How to Fix a Leaking Kitchen Sink Drain
A dripping kitchen sink drain is one of those problems that feels urgent but almost never is. Water pooling under your sink will eventually damage your cabinet, but you have time to do this right. The good news: you're looking at a 20-minute fix with tools you probably own. Kitchen sink drains are simple systems—just a basin, some pipe, and compression fittings that hold it together. When they leak, it's almost always because something came loose or a rubber washer compressed and lost its seal. This guide walks you through finding the leak, tightening what matters, and replacing parts only if you have to. You don't need a plumber for this. You don't need special skills. You do need to get comfortable working upside-down under a cabinet with your head in a dark space, but the actual work is straightforward. Start with what you can see and feel, work methodically through the connections, and test after each tightening. Most of the time, you'll solve it without turning a single part.
- Find the Leak First. Remove everything from under the sink—cleaning supplies, bags, old bottles. Wipe the pipes and connections completely dry with a towel. Run water at the sink for 10 seconds while watching underneath, or place a dry paper towel near each joint to see where water appears first. The leak will be visible immediately once you know where to look.
- Tighten the Trap Nuts. The trap is the U-shaped piece of pipe directly below the sink. It has two slip nuts—one connecting to the sink basin above, one connecting to the wall drain below. Place one hand on the threaded pipe fitting to hold it steady, then grip the slip nut with your other hand and turn it clockwise. Go hand-tight only—you want resistance, not a wrestling match.
- Diagnose the Washer. If hand-tightening didn't stop the leak, use a pipe wrench to turn the nut one more quarter-turn. If water still drips from that same connection after a full minute of running water, you likely have a bad washer. Loosen the slip nut again and catch the water that spills into a bucket. Look inside the nut—you'll see a rubber or nylon washer sitting in a threaded cone. If it's visibly cracked, deformed, or hard, it needs replacing.

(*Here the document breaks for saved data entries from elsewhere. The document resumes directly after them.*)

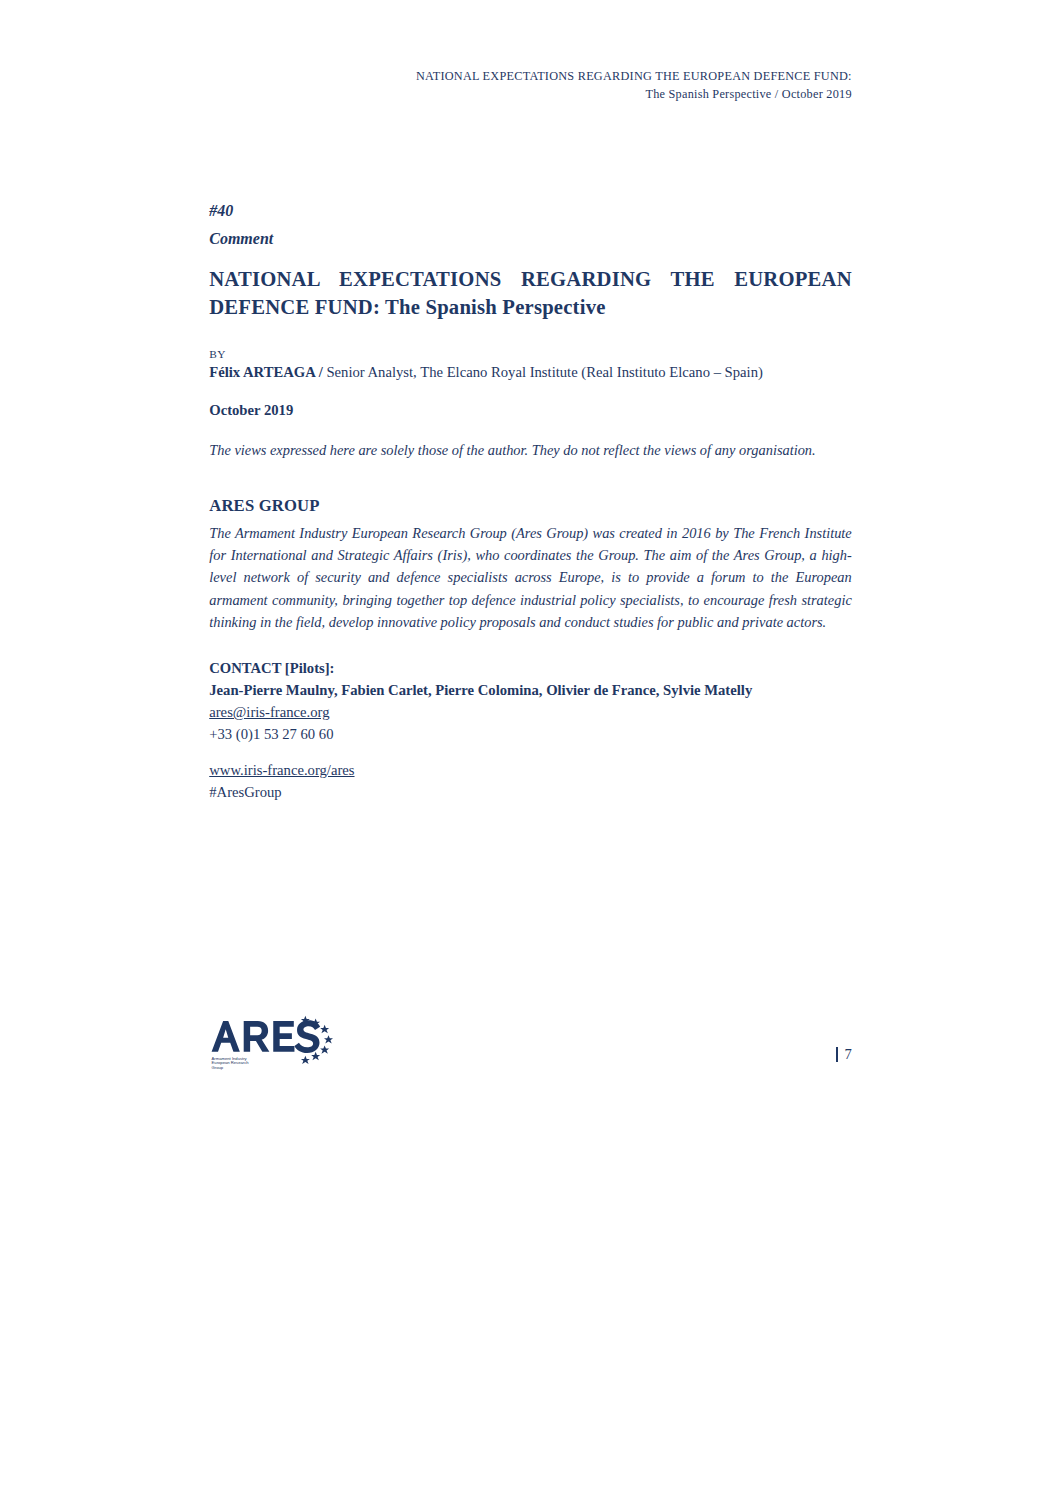National expectations regarding the European Defence Fund:
The Spanish Perspective / October 2019
#40
Comment
NATIONAL EXPECTATIONS REGARDING THE EUROPEAN DEFENCE FUND: The Spanish Perspective
BY
Félix ARTEAGA / Senior Analyst, The Elcano Royal Institute (Real Instituto Elcano – Spain)
October 2019
The views expressed here are solely those of the author. They do not reflect the views of any organisation.
ARES GROUP
The Armament Industry European Research Group (Ares Group) was created in 2016 by The French Institute for International and Strategic Affairs (Iris), who coordinates the Group. The aim of the Ares Group, a high-level network of security and defence specialists across Europe, is to provide a forum to the European armament community, bringing together top defence industrial policy specialists, to encourage fresh strategic thinking in the field, develop innovative policy proposals and conduct studies for public and private actors.
CONTACT [Pilots]:
Jean-Pierre Maulny, Fabien Carlet, Pierre Colomina, Olivier de France, Sylvie Matelly
ares@iris-france.org
+33 (0)1 53 27 60 60
www.iris-france.org/ares
#AresGroup
Armament Industry European Research Group
7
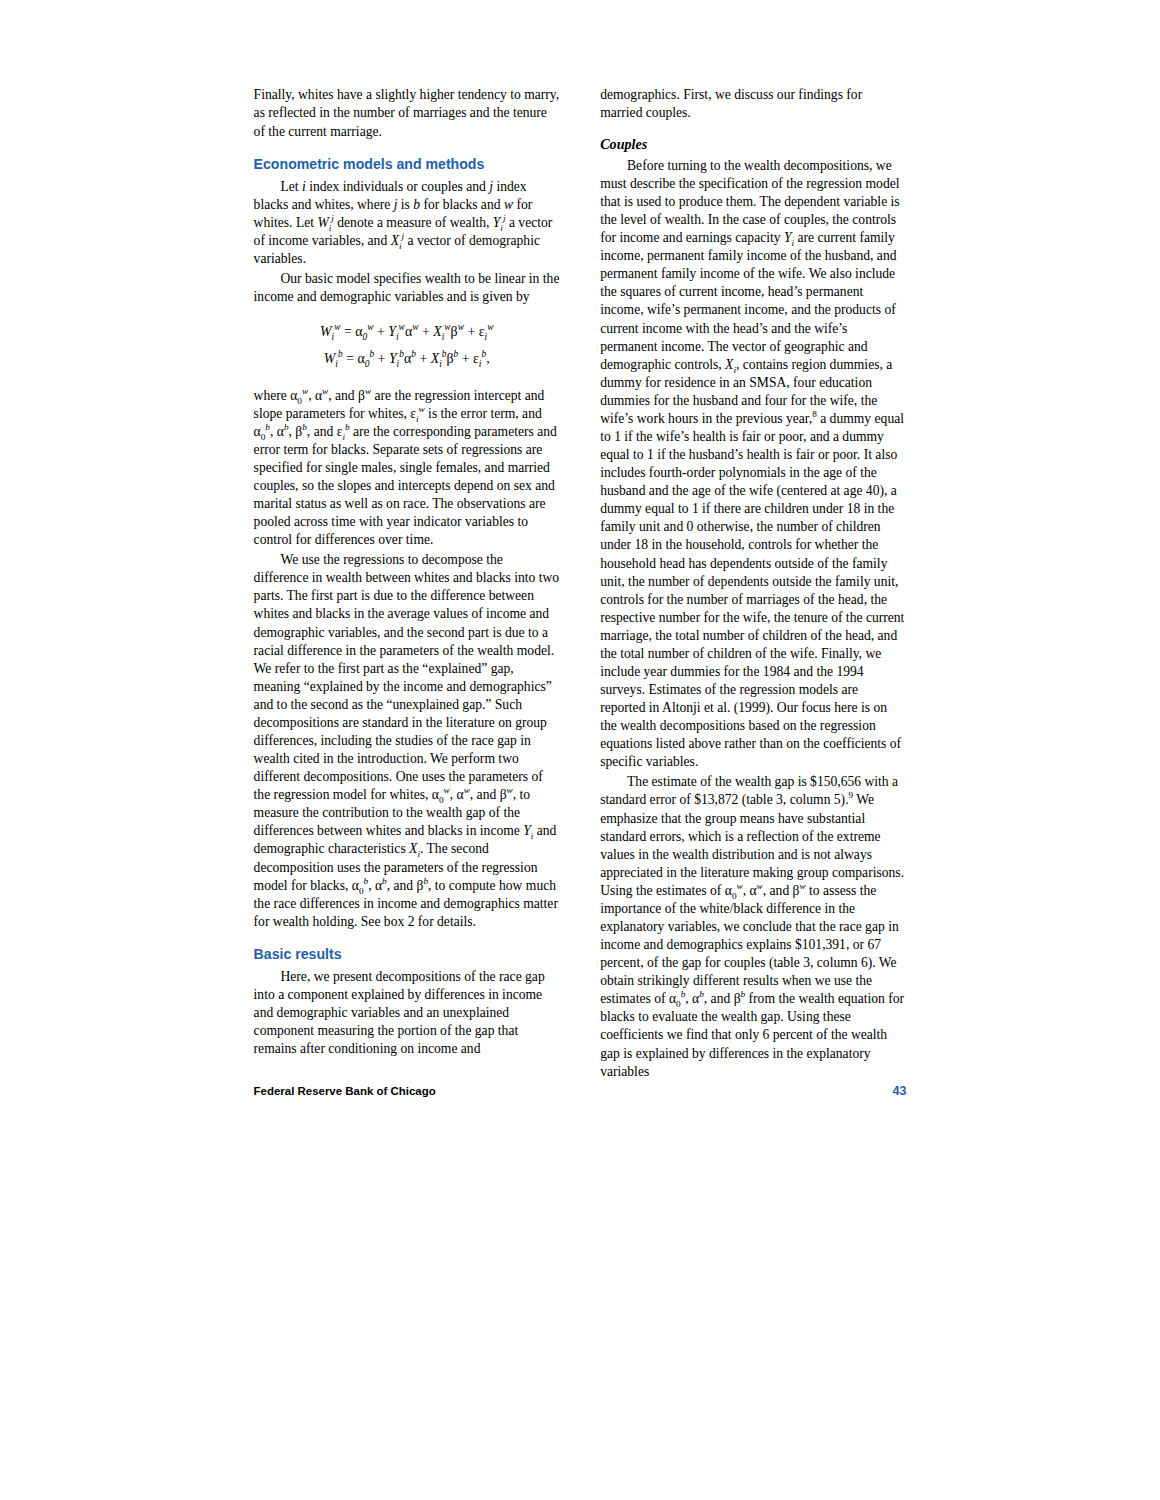Finally, whites have a slightly higher tendency to marry, as reflected in the number of marriages and the tenure of the current marriage.
Econometric models and methods
Let i index individuals or couples and j index blacks and whites, where j is b for blacks and w for whites. Let Wij denote a measure of wealth, Yij a vector of income variables, and Xij a vector of demographic variables.
Our basic model specifies wealth to be linear in the income and demographic variables and is given by
Wiw = α0w + Yiwαw + Xiwβw + εiw
Wib = α0b + Yibαb + Xibβb + εib,
where α0w, αw, and βw are the regression intercept and slope parameters for whites, εiw is the error term, and α0b, αb, βb, and εib are the corresponding parameters and error term for blacks. Separate sets of regressions are specified for single males, single females, and married couples, so the slopes and intercepts depend on sex and marital status as well as on race. The observations are pooled across time with year indicator variables to control for differences over time.
We use the regressions to decompose the difference in wealth between whites and blacks into two parts. The first part is due to the difference between whites and blacks in the average values of income and demographic variables, and the second part is due to a racial difference in the parameters of the wealth model. We refer to the first part as the “explained” gap, meaning “explained by the income and demographics” and to the second as the “unexplained gap.” Such decompositions are standard in the literature on group differences, including the studies of the race gap in wealth cited in the introduction. We perform two different decompositions. One uses the parameters of the regression model for whites, α0w, αw, and βw, to measure the contribution to the wealth gap of the differences between whites and blacks in income Yi and demographic characteristics Xi. The second decomposition uses the parameters of the regression model for blacks, α0b, αb, and βb, to compute how much the race differences in income and demographics matter for wealth holding. See box 2 for details.
Basic results
Here, we present decompositions of the race gap into a component explained by differences in income and demographic variables and an unexplained component measuring the portion of the gap that remains after conditioning on income and demographics. First, we discuss our findings for married couples.
Couples
Before turning to the wealth decompositions, we must describe the specification of the regression model that is used to produce them. The dependent variable is the level of wealth. In the case of couples, the controls for income and earnings capacity Yi are current family income, permanent family income of the husband, and permanent family income of the wife. We also include the squares of current income, head’s permanent income, wife’s permanent income, and the products of current income with the head’s and the wife’s permanent income. The vector of geographic and demographic controls, Xi, contains region dummies, a dummy for residence in an SMSA, four education dummies for the husband and four for the wife, the wife’s work hours in the previous year,8 a dummy equal to 1 if the wife’s health is fair or poor, and a dummy equal to 1 if the husband’s health is fair or poor. It also includes fourth-order polynomials in the age of the husband and the age of the wife (centered at age 40), a dummy equal to 1 if there are children under 18 in the family unit and 0 otherwise, the number of children under 18 in the household, controls for whether the household head has dependents outside of the family unit, the number of dependents outside the family unit, controls for the number of marriages of the head, the respective number for the wife, the tenure of the current marriage, the total number of children of the head, and the total number of children of the wife. Finally, we include year dummies for the 1984 and the 1994 surveys. Estimates of the regression models are reported in Altonji et al. (1999). Our focus here is on the wealth decompositions based on the regression equations listed above rather than on the coefficients of specific variables.
The estimate of the wealth gap is $150,656 with a standard error of $13,872 (table 3, column 5).9 We emphasize that the group means have substantial standard errors, which is a reflection of the extreme values in the wealth distribution and is not always appreciated in the literature making group comparisons. Using the estimates of α0w, αw, and βw to assess the importance of the white/black difference in the explanatory variables, we conclude that the race gap in income and demographics explains $101,391, or 67 percent, of the gap for couples (table 3, column 6). We obtain strikingly different results when we use the estimates of α0b, αb, and βb from the wealth equation for blacks to evaluate the wealth gap. Using these coefficients we find that only 6 percent of the wealth gap is explained by differences in the explanatory variables
Federal Reserve Bank of Chicago 43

- Swap in New Washers. Remove the slip nut completely. The washer will fall into your hand or the bucket below. Buy identical replacement washers at the hardware store (bring the old one or the nut itself to match). Drop the new washer into the nut and reinstall it hand-tight, then use the wrench for a quarter-turn more. Some leaks also come from a cone-shaped gasket that sits above the washer—if you see a plastic or rubber cone that looks deformed, replace that too.
- Secure the Basin Connection. Above the trap, where the drain outlet from the sink basin meets the vertical pipe, there's another slip nut. This one also loosens with age and vibration from running water. Hand-tighten it, then add a quarter-turn with your wrench. This connection causes leaks just as often as the trap connections do, but people often miss it because it's less visible.
- Verify the Fix Works. Turn the sink on at normal flow and let it run. Watch all three connection points—where the basin meets the tailpiece, where the tailpiece meets the trap, and where the trap meets the wall drain. Dry any water you see accumulate on the exterior of the pipes. If no new water beads up on the connection joints themselves within 60 seconds, you're done.
- Diagnose Deeper Issues. If water still drips from the same spot after you've tightened and replaced washers, the problem is likely a cracked section of pipe or deteriorated putty seal around the sink drain opening. A crack in the actual PVC pipe means that section needs replacement, which requires unbolting the sink or cutting the pipe. If the leak is at the very top of the drain opening where it meets the sink basin, old plumber's putty has probably failed and needs to be resealed or caulked.